Room 20 · Decrypting with RSA

With 27 = 16+8+2+1, 8^27 is decomposed as a product of known powers (8¹, 8², 8⁸, 8¹⁶ mod 55). The student chooses the correct operation (multiply, not add) and calculates the result.

Student tasks

  • Choose between "add" or "multiply" the powers (correct: multiply).
  • Calculate 8²⁷ mod 55 (answer: 2, the original message).

Room 21 · The complete cycle!

Animation of the complete RSA cycle with m=2, e=3, d=27, n=55: encrypt → c=8, decrypt → m=2. Shows why the identity m^(e·d) ≡ m (mod n) holds by Euler's theorem.

Student tasks

  • Watch the animation of the complete encrypt-decrypt cycle.
  • Verify that the decrypted message matches the original.

Room 22 · Why is RSA secure?

Explanation of the security foundation: to obtain d one must calculate φ(n), which requires factoring n.

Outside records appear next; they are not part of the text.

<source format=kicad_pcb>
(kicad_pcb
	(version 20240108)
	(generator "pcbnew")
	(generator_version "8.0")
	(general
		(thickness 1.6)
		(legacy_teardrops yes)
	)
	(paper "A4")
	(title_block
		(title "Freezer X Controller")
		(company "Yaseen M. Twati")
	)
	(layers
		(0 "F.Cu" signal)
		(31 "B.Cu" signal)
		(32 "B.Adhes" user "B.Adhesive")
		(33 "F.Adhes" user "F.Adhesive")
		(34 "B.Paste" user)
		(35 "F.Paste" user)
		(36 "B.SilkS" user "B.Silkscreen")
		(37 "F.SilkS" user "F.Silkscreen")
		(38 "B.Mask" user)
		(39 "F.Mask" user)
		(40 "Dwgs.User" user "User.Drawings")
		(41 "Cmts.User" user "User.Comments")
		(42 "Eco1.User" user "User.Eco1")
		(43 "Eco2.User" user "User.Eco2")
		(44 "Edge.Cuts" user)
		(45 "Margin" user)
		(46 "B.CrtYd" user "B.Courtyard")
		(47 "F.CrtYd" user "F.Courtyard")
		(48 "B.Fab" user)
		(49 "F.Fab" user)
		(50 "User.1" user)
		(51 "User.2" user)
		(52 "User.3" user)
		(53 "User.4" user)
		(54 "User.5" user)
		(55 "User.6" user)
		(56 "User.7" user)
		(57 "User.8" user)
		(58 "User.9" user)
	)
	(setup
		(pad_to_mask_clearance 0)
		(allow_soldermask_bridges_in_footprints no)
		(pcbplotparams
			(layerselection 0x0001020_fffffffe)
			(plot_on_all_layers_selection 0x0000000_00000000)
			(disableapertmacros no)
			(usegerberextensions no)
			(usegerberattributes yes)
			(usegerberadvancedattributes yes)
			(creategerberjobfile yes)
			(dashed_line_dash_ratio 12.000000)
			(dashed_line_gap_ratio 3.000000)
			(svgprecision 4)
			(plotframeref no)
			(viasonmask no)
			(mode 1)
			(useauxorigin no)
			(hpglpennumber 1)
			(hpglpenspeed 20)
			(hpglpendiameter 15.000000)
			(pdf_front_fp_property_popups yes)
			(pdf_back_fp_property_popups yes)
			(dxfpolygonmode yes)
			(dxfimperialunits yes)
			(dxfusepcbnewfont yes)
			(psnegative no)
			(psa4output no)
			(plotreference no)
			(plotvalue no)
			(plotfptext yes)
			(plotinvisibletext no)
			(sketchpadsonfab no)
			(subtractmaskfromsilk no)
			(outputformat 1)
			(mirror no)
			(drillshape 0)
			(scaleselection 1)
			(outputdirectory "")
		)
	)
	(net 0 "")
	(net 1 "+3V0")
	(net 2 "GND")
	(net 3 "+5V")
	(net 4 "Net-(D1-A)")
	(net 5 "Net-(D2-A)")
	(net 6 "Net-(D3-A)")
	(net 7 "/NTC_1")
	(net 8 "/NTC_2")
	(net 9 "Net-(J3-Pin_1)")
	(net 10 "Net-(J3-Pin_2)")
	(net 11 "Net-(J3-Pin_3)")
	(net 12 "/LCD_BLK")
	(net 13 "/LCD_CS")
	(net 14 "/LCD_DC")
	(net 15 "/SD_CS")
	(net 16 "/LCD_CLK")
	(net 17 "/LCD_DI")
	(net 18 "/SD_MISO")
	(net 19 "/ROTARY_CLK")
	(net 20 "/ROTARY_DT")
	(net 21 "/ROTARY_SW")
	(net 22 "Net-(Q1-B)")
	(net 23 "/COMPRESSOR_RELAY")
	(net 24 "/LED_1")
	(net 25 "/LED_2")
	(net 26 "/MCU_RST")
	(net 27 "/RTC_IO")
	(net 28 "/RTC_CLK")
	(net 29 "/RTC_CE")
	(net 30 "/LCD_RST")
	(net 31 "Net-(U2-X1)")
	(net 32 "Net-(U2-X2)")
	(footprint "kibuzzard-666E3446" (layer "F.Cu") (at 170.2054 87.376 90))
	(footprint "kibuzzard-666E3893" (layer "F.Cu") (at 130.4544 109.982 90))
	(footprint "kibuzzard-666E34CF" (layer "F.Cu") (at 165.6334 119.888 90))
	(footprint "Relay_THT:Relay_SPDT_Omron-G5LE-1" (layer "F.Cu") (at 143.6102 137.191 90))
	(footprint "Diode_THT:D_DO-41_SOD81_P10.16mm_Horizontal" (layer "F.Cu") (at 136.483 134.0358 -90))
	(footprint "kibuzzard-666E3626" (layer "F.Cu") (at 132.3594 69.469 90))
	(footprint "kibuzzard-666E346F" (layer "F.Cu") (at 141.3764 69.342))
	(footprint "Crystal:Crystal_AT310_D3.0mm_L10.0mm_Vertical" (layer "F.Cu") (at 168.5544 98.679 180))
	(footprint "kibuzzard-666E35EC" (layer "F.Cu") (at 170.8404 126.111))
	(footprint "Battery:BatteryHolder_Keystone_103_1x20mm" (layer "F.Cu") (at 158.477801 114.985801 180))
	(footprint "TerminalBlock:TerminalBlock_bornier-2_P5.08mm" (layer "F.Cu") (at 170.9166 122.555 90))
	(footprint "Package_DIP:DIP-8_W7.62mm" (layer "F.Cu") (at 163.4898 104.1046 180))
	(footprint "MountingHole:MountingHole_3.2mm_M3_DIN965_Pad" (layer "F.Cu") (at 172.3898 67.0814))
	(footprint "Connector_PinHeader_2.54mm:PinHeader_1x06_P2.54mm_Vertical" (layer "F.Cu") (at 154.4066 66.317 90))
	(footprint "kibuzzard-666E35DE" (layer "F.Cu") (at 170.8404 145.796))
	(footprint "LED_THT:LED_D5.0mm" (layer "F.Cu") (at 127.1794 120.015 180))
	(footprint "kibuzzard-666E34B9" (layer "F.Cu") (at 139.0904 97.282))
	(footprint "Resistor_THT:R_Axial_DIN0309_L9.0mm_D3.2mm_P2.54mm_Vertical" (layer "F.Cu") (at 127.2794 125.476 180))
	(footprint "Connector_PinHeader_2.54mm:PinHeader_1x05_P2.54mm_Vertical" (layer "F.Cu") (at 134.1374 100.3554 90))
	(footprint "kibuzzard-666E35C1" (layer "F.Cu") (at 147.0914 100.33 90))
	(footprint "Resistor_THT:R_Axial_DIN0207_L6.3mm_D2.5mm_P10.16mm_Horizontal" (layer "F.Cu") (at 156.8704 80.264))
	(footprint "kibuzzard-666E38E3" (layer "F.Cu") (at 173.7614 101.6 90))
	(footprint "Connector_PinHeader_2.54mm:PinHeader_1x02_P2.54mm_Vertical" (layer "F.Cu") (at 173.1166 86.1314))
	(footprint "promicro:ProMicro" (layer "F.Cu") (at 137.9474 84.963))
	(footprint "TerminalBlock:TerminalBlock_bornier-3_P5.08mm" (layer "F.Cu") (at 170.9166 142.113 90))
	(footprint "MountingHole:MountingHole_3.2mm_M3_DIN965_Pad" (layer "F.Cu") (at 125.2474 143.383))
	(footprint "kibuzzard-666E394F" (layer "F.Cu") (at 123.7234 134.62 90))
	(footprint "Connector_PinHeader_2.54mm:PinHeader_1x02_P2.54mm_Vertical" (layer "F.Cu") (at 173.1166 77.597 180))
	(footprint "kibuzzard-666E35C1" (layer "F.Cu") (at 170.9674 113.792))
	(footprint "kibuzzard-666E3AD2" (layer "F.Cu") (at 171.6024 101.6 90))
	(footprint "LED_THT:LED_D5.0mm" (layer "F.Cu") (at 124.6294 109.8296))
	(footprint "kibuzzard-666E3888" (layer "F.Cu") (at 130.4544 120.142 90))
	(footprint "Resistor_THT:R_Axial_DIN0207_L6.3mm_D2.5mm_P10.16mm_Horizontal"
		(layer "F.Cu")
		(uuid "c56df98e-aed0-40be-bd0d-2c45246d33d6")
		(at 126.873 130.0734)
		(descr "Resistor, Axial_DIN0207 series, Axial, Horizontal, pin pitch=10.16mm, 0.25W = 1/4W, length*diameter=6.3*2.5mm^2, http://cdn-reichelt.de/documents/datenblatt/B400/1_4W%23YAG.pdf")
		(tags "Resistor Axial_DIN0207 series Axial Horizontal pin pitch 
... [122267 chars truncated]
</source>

For n of ~617 digits, classical algorithms would take longer than the age of the universe.

Student tasks

  • Read the security argument and the comparison between 55 (easy) and a 617-digit number (infeasible).

Room 23 · RSA key explorer

Free tool: the student chooses p and q from several options (11/13/17 and 17/19/23) and sees all valid (e, d) pairs for those primes, along with the table k·φ(n)+1 = e×d.

Student tasks

  • Select different combinations of p and q.
  • Observe how many valid key pairs each combination generates.

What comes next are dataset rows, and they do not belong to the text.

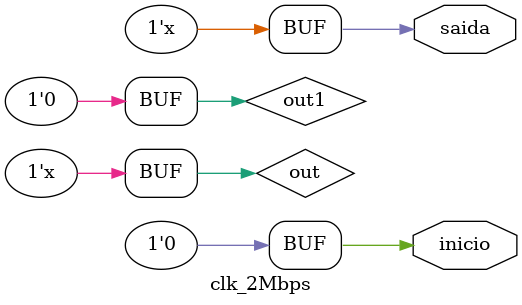
<source format=v>
module clk_2Mbps (saida, inicio);

	     output wire saida;
		 output wire inicio;
	     reg out;
		 reg out1;

    assign saida = out;
	 assign inicio = out1;

initial
begin
    out = 0;
	 out1 = 1;
end
always
begin
   #250 out = ~out;
	out1 = 0;
end
endmodule
</source>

Room 24 · Valid key combinations

With p=3, q=11, n=33, φ=20, the student marks all (e, d) pairs from a list that form valid RSA keys (condition: gcd(e, 20)=1 and e·d ≡ 1 mod 20).

Student tasks

  • Check the gcd for each candidate e.
  • Calculate e·d mod 20 and mark the pairs that give 1: (3,7), (9,9), (13,17), (19,19).

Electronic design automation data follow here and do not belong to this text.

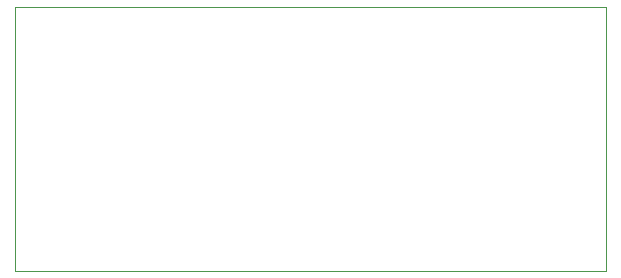
<source format=gbr>
%TF.GenerationSoftware,KiCad,Pcbnew,(5.1.6)-1*%
%TF.CreationDate,2022-07-30T19:59:52+08:00*%
%TF.ProjectId,cloneduino_zero,636c6f6e-6564-4756-996e-6f5f7a65726f,1.0*%
%TF.SameCoordinates,Original*%
%TF.FileFunction,Profile,NP*%
%FSLAX46Y46*%
G04 Gerber Fmt 4.6, Leading zero omitted, Abs format (unit mm)*
G04 Created by KiCad (PCBNEW (5.1.6)-1) date 2022-07-30 19:59:52*
%MOMM*%
%LPD*%
G01*
G04 APERTURE LIST*
%TA.AperFunction,Profile*%
%ADD10C,0.050000*%
%TD*%
G04 APERTURE END LIST*
D10*
X98400000Y-105400000D02*
X48400000Y-105400000D01*
X98400000Y-83058000D02*
X98400000Y-105400000D01*
X48400000Y-83058000D02*
X98400000Y-83058000D01*
X48400000Y-105400000D02*
X48400000Y-83058000D01*
M02*

</source>
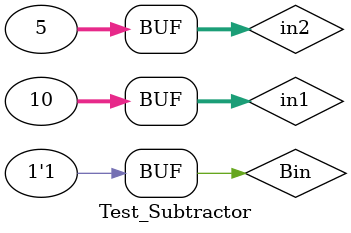
<source format=v>
module Test_Subtractor;
	parameter N=32;
	
	reg [N-1:0] in1, in2;
	reg Bin;
	
	wire [N-1:0] Diff;
	wire Bout, Vout;
	
	initial
	begin
			in1=10; in2=5; Bin=0;
		#10 in1=8; in2=3;
		#10 in1=15; in2=15;
		#10 in1=32'b11111111111111111111111111111111; in2=32'b11111111111111111111111111111110;
		#10 in1=32'b11111111111111111111111111111111; in2=32'b1111111111111111111111111111111;
		#10 in1=32'b1111111111111111111111111111111; in2=32'b11111111111111111111111111111111;
		#10 in1=10; in2=5; Bin=1;
	end
	
	initial
	begin
	$monitor($time, " num1=%d, num2=%d, difference=%d, Bin=%b, Bout=%b, V=%b", in1,in2,Diff,Bin,Bout,Vout);
	end

	NSubtractor #(N) Tsub(in1, in2, Bin, Diff, Bout, Vout);
endmodule



</source>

Room 25 · Final challenge: discover the private key

Complete challenge with p=7, q=29, n=203, φ=168, e=5, m=2. The student must calculate d such that 5·d ≡ 1 mod 168, encrypt m and verify that decryption returns the original message.

Student tasks

  • Calculate d as the inverse of 5 modulo 168 (answer: 101).
  • Verify the encrypt-decrypt cycle with the values obtained.

Room 26 · Why is it hard to obtain d?

The attacker knows n and e but not φ(n). Multiple-choice question: why can't they directly apply the extended Euclidean algorithm to calculate d?

Student tasks

  • Read the attacker's scenario.
  • Select the correct reason: φ(n) is hard to calculate without knowing p and q.

Room 27 · Block encoding

In real practice, messages are not encrypted letter by letter: the full message is converted to bits and split into uniform blocks, each smaller than n (demo with the word "HOLA"). The student is asked what block size to use if n has k bits.

Student tasks

  • Watch the block demo with the word "HOLA".
  • Choose the correct block size: k−1 bits, to guarantee the block is always smaller than n.

Rooms to project

The most striking ones to show and discuss in class.

Room 2 · The Caesar cipher — The rotating disc is very eye-catching: projecting it and having the class encrypt a message in real time is a perfect introduction to the concepts of key and shift.
Room 14 · From Fermat to RSA — This is the conceptual nexus of the lab. Projecting the proof that e·d ≡ 1 mod φ(n) guarantees encryption+decryption allows the whole group to discuss "why RSA works".
Room 21 · The complete cycle! — The animation of the cycle m → c → m is the synthesis moment; ideal for projecting and reviewing all the algorithm's steps in class before moving on to the security challenges.
Room 24 · Valid key combinations — Projecting the (e, d) pair table and reasoning together about which pairs satisfy both conditions (coprimality and multiplicative inverse) opens a rich discussion about the structure of the RSA key set.